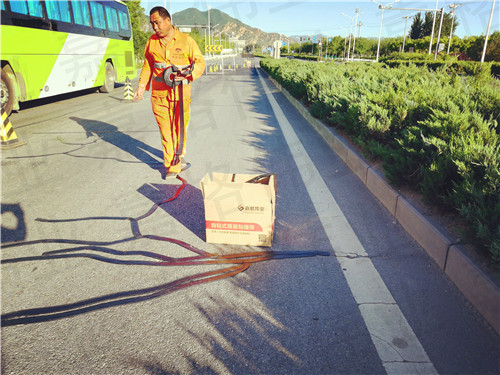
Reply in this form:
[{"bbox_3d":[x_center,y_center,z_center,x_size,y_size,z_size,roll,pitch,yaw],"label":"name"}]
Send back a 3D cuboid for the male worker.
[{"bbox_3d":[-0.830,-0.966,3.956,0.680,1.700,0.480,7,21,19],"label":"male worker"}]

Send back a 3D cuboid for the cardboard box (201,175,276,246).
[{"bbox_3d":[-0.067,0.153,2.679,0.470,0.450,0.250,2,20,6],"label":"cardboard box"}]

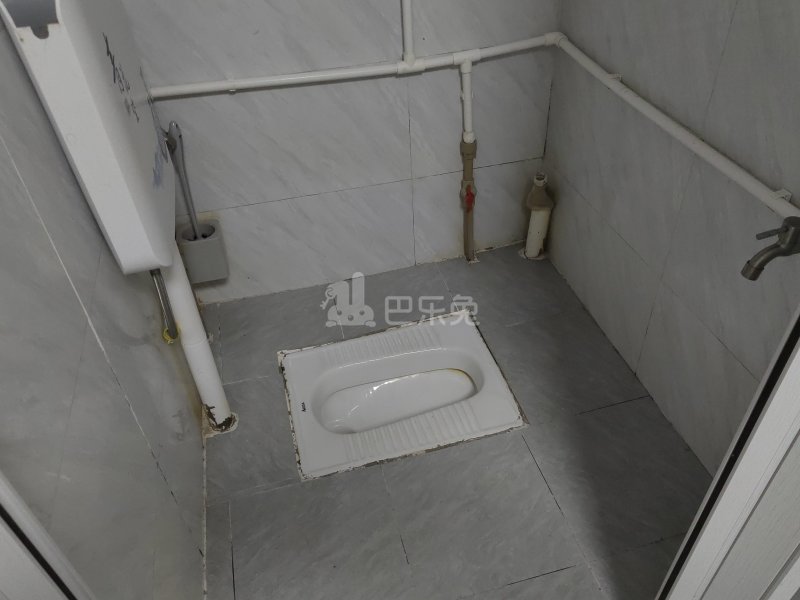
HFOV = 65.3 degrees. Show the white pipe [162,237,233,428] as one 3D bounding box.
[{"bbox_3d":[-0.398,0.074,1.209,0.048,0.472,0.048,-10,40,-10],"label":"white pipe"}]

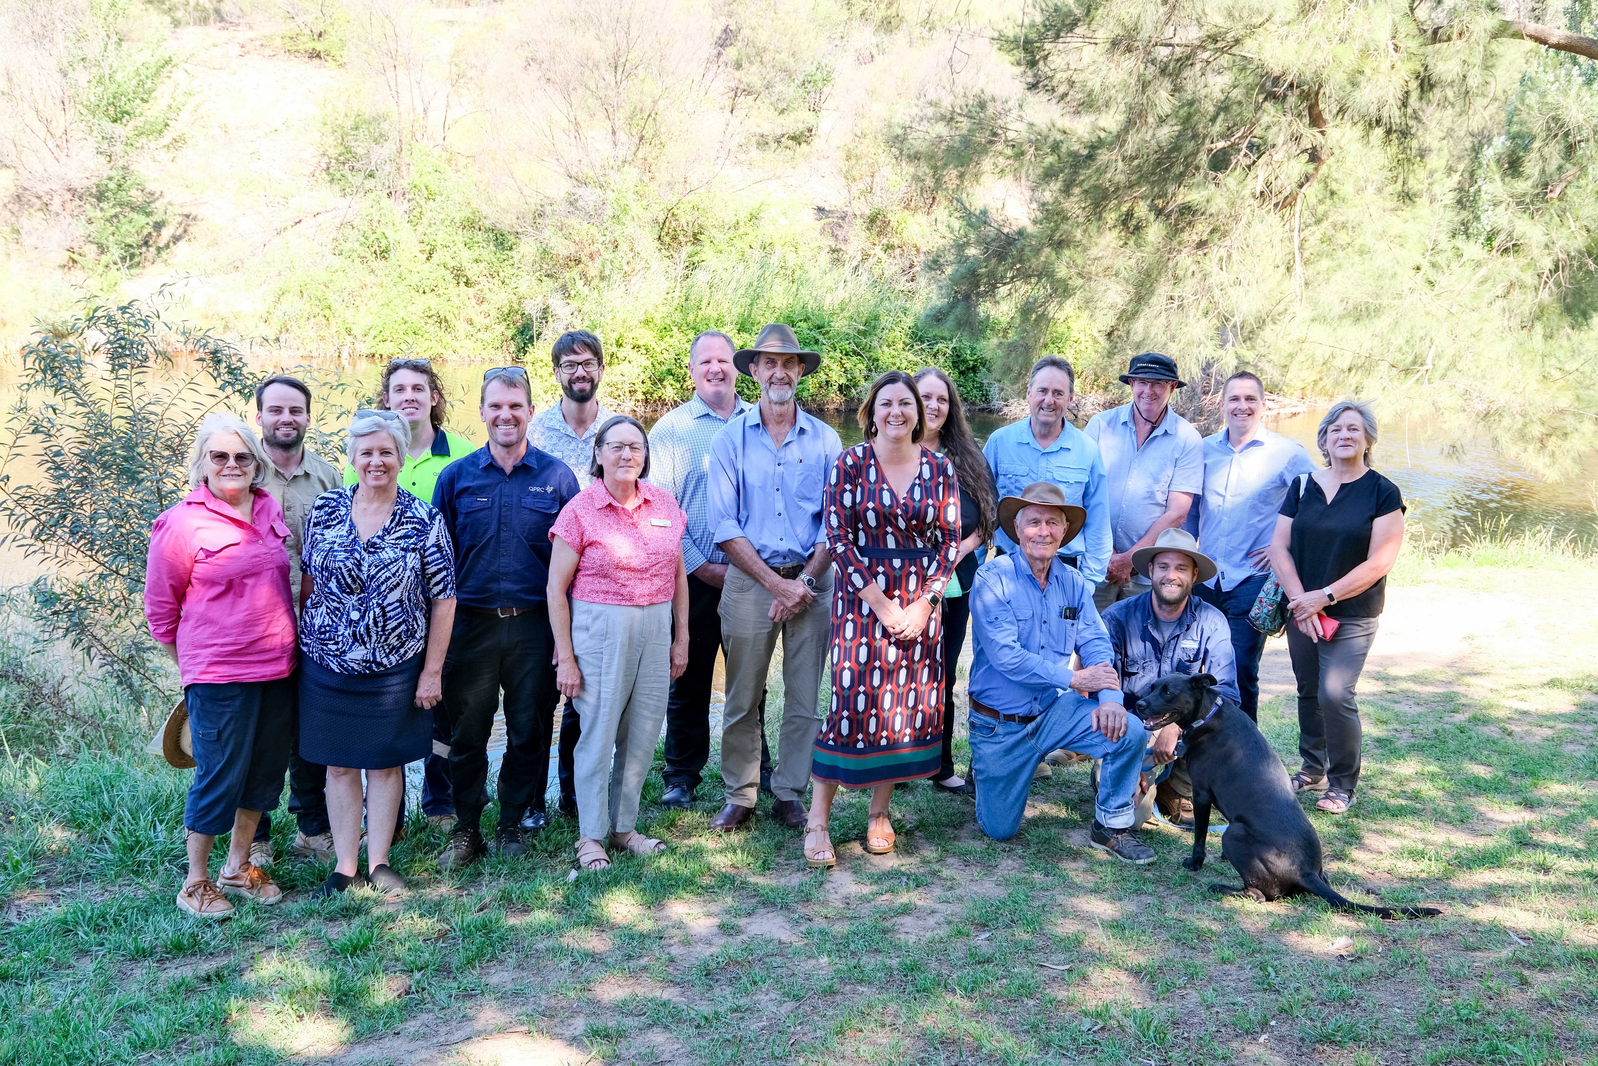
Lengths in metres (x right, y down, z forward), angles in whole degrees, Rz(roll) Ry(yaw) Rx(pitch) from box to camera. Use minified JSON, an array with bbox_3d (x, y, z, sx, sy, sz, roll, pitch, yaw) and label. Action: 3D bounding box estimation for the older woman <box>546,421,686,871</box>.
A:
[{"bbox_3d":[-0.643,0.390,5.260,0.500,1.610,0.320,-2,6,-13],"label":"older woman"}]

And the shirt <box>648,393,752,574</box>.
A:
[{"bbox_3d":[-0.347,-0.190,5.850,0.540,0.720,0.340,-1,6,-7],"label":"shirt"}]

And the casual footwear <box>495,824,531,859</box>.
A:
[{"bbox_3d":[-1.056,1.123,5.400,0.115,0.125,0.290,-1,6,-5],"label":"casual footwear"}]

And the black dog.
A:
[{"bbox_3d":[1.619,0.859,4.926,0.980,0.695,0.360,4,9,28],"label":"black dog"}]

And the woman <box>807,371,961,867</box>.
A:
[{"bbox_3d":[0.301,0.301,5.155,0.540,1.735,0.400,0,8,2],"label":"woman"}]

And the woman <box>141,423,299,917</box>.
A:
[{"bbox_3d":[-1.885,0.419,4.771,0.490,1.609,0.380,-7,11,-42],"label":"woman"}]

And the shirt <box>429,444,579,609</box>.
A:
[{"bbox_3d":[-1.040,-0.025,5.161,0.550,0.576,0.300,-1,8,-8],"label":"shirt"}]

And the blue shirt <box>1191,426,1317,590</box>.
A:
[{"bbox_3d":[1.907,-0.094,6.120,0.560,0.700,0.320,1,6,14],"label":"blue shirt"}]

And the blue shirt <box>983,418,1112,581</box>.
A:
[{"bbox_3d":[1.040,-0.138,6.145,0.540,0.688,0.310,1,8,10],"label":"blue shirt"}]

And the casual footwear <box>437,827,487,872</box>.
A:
+ + +
HOW TO COMPLETE THIS TASK :: Reproduce all of the entries above verbatim, character for character, leaving out the pictures.

RESPONSE AREA ::
Reply in this form:
[{"bbox_3d":[x_center,y_center,z_center,x_size,y_size,z_size,roll,pitch,yaw],"label":"name"}]
Send back a 3D cuboid for the male worker.
[{"bbox_3d":[-0.830,-0.966,3.956,0.680,1.700,0.480,7,21,19],"label":"male worker"}]

Send back a 3D cuboid for the cardboard box (201,175,276,246).
[{"bbox_3d":[-0.067,0.153,2.679,0.470,0.450,0.250,2,20,6],"label":"cardboard box"}]

HFOV = 65.3 degrees. Show the white pipe [162,237,233,428] as one 3D bounding box.
[{"bbox_3d":[-0.398,0.074,1.209,0.048,0.472,0.048,-10,40,-10],"label":"white pipe"}]

Lengths in metres (x right, y down, z forward), angles in whole degrees, Rz(roll) Ry(yaw) Rx(pitch) from box to camera. Use minified JSON, an array with bbox_3d (x, y, z, sx, sy, sz, roll, pitch, yaw) and label. Action: 3D bounding box estimation for the older woman <box>546,421,686,871</box>.
A:
[{"bbox_3d":[-0.643,0.390,5.260,0.500,1.610,0.320,-2,6,-13],"label":"older woman"}]

And the shirt <box>648,393,752,574</box>.
A:
[{"bbox_3d":[-0.347,-0.190,5.850,0.540,0.720,0.340,-1,6,-7],"label":"shirt"}]

And the casual footwear <box>495,824,531,859</box>.
A:
[{"bbox_3d":[-1.056,1.123,5.400,0.115,0.125,0.290,-1,6,-5],"label":"casual footwear"}]

And the black dog.
A:
[{"bbox_3d":[1.619,0.859,4.926,0.980,0.695,0.360,4,9,28],"label":"black dog"}]

And the woman <box>807,371,961,867</box>.
A:
[{"bbox_3d":[0.301,0.301,5.155,0.540,1.735,0.400,0,8,2],"label":"woman"}]

And the woman <box>141,423,299,917</box>.
A:
[{"bbox_3d":[-1.885,0.419,4.771,0.490,1.609,0.380,-7,11,-42],"label":"woman"}]

And the shirt <box>429,444,579,609</box>.
A:
[{"bbox_3d":[-1.040,-0.025,5.161,0.550,0.576,0.300,-1,8,-8],"label":"shirt"}]

And the blue shirt <box>1191,426,1317,590</box>.
A:
[{"bbox_3d":[1.907,-0.094,6.120,0.560,0.700,0.320,1,6,14],"label":"blue shirt"}]

And the blue shirt <box>983,418,1112,581</box>.
A:
[{"bbox_3d":[1.040,-0.138,6.145,0.540,0.688,0.310,1,8,10],"label":"blue shirt"}]

And the casual footwear <box>437,827,487,872</box>.
A:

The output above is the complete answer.